Begun in England in the late 1950s, the movement later took root in America, flourishing from the early 60s, before returning to Europe, where the notion of ‘mass’ culture, was embraced through a variety of forms and a new array of imagery, particularly in Italy.

But it was the 1964 Venice Biennale that was perhaps the most prominent signal of Pop Art’s arrival, presenting the most significant number of works by the New York School of Pop Artists ever seen in Italy.

Who were Italy’s Pop artists?

In Italy, a group of artists began to embrace the values explored in American Pop Art with enthusiasm, drawing upon its focus on mass-produced, everyday objects. Their works drew upon, and conceptualized, imagery encountered in Italian cities — the visual expressions of an economic boom, of history and artistic heritage, and the worlds of film and advertising. 

Collectively, the group of artists came to be know as the Piazza del Popolo: Mario Schifano, Tano Festa, Franco Angeli, Mimmo Rotella, Giosetta Fioroni, Mario Ceroli, Cesare Tacchi, Renato Mambor. Though the latter were all based in Rome, their works were echoed by artists in Milan, linked to Studio Marconi: Baj, Valerio Adami, Emilio Tadini, Lucio del Pezzo.

Tano Festa (1938-1988), ‘Cielo newyorchese’, 1965. Smalto su tela, cm 162 x 130. Estimate €60,000-80,000. This work is offered in Milan Modern and Contemporary, 5-6 April at Christie’s in Milan

Tano Festa (1938-1988), ‘Cielo newyorchese’, 1965. Smalto su tela, cm 162 x 130. Estimate: €60,000-80,000. This work is offered in Milan Modern and Contemporary, 5-6 April at Christie’s in Milan

Why were these artists important?

These artists were important because each of their works represented an Italian response to the difficulties of the earlier Arte Informale movement, drawing upon a Western influence in a manner that was both original, and very much their own. They are artists who presented works that oozed a sense of the Italian ‘dolce vita’, of the economic boom — of a crucial movement in the evolution of the society and habits of Italy during the 1960s. They were not passively taking on aspects of American culture, but drew upon aspects of it to express the richness of Italy’s own national culture, often inventing new manufacturing techniques — as was the case with Rotella’s décollage — or creating new iconography.

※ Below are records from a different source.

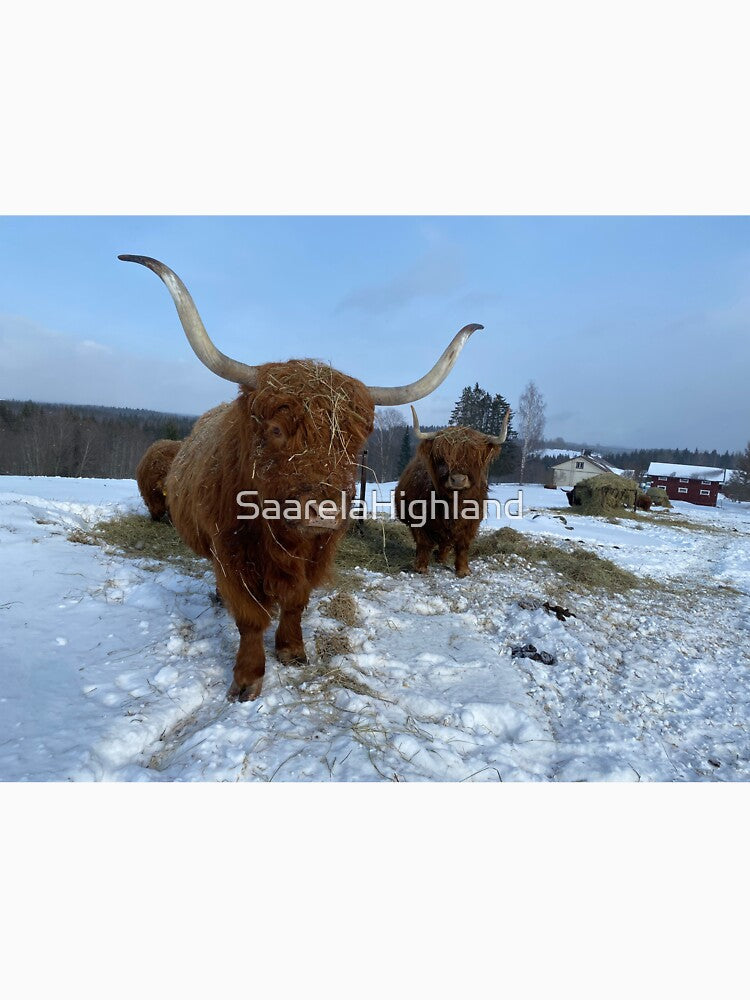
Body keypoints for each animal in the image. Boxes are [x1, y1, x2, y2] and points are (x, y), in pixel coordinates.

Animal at [119, 255, 482, 701]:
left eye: (355, 440)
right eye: (276, 429)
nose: (322, 510)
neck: (280, 535)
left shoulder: (316, 555)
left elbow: (295, 602)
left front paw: (292, 650)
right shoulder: (231, 554)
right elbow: (250, 616)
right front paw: (247, 679)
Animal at [395, 406, 510, 578]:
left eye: (473, 458)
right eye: (442, 457)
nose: (458, 480)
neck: (453, 504)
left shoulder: (471, 522)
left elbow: (463, 546)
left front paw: (463, 570)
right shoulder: (417, 519)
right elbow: (423, 543)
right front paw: (421, 567)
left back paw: (441, 558)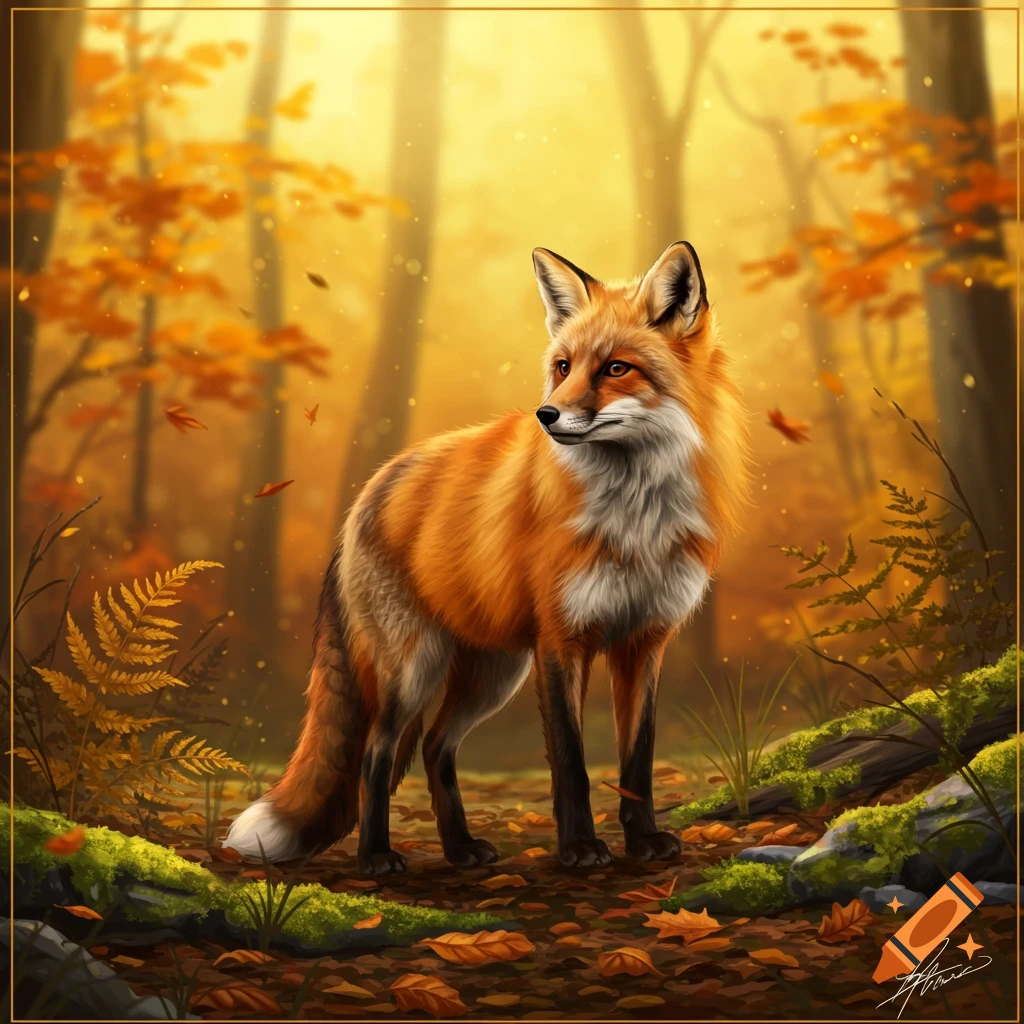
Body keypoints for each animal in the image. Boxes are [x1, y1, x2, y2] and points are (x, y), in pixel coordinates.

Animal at [224, 240, 749, 876]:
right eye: (563, 367)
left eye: (616, 368)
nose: (546, 416)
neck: (636, 517)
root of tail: (370, 489)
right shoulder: (561, 642)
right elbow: (571, 763)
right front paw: (579, 848)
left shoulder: (643, 641)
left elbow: (637, 763)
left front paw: (643, 839)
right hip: (416, 668)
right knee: (378, 753)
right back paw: (376, 856)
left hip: (492, 674)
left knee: (434, 747)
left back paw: (460, 849)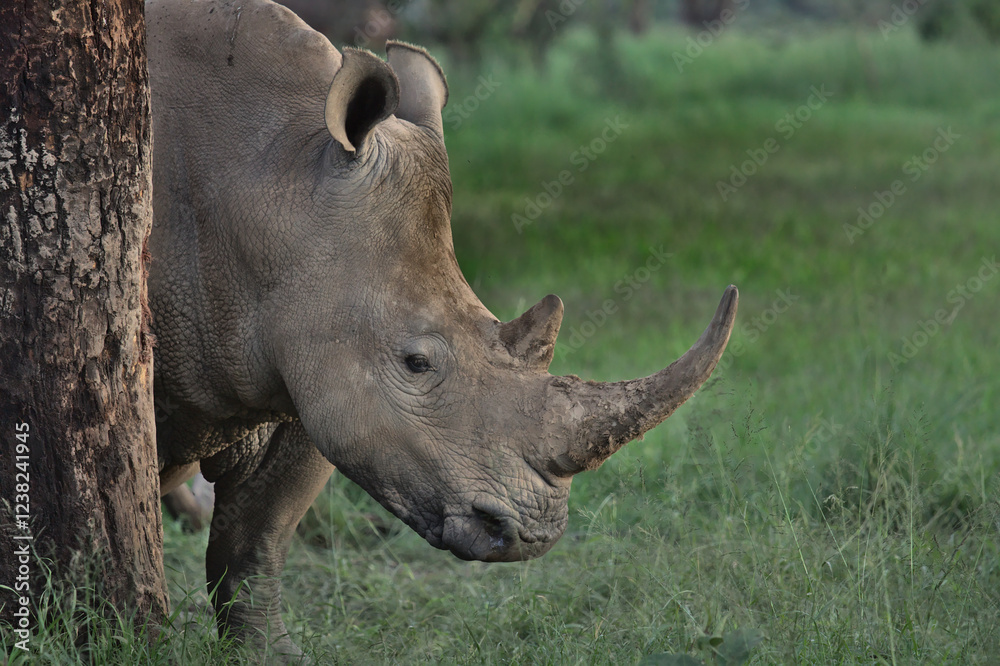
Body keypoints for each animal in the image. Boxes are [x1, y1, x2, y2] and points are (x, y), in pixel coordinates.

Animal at [146, 0, 738, 655]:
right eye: (416, 363)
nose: (533, 533)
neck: (269, 177)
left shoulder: (305, 362)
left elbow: (256, 539)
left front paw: (271, 656)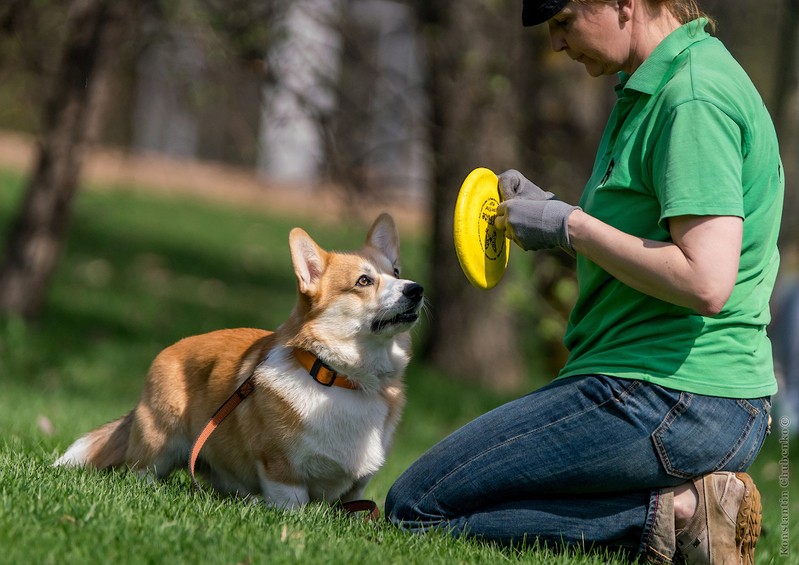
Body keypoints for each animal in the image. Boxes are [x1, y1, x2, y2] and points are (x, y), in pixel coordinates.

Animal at [54, 213, 424, 512]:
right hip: (159, 440)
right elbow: (292, 503)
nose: (416, 289)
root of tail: (168, 350)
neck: (343, 378)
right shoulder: (280, 468)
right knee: (139, 472)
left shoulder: (356, 488)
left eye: (396, 272)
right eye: (364, 281)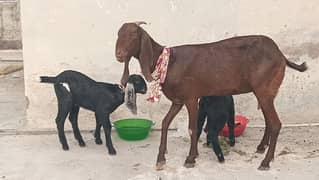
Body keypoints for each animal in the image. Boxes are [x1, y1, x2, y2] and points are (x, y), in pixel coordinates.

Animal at [115, 21, 308, 170]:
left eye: (133, 35)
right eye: (118, 34)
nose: (119, 54)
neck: (168, 63)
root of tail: (281, 55)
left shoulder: (191, 98)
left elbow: (193, 128)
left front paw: (191, 158)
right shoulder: (178, 101)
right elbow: (165, 123)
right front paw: (161, 159)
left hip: (264, 89)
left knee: (275, 123)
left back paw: (266, 162)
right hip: (267, 92)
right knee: (269, 120)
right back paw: (261, 148)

Perhaps the most fundamental element of their work was its ability to capture and interpret its era, bringing, as they did so, a sense of revolution and colour. Italian Pop Art was neither a critique nor an assimilation of consumerist values. It was, rather, an survey of what existed — of a changing world, and of its new imagery, drawn from everywhere: from street signs to symbols of American monetary power and the dollar, to posters in the streets, and cinema. 

Why do they matter today?

Today, these artists continue to be significant, not only because of the fantastic formal and aesthetic qualities of so many of their works — and particularly those of the 1960s — but because of what they represent. They document a change in artistic tradition and values, not just in terms of the adoption of an aesthetic drawn from Pop culture; they are works that had an irreversible impact on the way we see the world and think about art. 

What differentiated Italian Pop from its American counterpart?

The work of Italian Pop Artists drew upon an art history and sense of heritage that was thousands of years old, creating sacred, ‘Pop’ interpretations of already sacred images, such as Michelangelo’s The Creation of Adam. Italy’s artists demonstrate a real spontaneity, and a playful spontaneity, reinterpreting the ‘American Dream’ — I think, for example of Tano Festa’s Cielie newyorkesi, in our Milan auction. Their work should be remembered, too, for the genius of its technique, clearly visible in works such as Mimmo Rotella’s 1959 Topolino, inspired by the imagery of Mickey Mouse.

But most of all, they captured the Dolce Vita — as epitomised by Tano Festa’s Via Veneto, depicting the famous street in Rome. That street is really the symbol of the ‘Dolce Vita’ — and, at the time, didn’t we have it? They are also a response to the imagery of newspapers and the press, which occupied the imagination of so many artists of the period — fixing, in one ecstatic moment, the vision of a new present.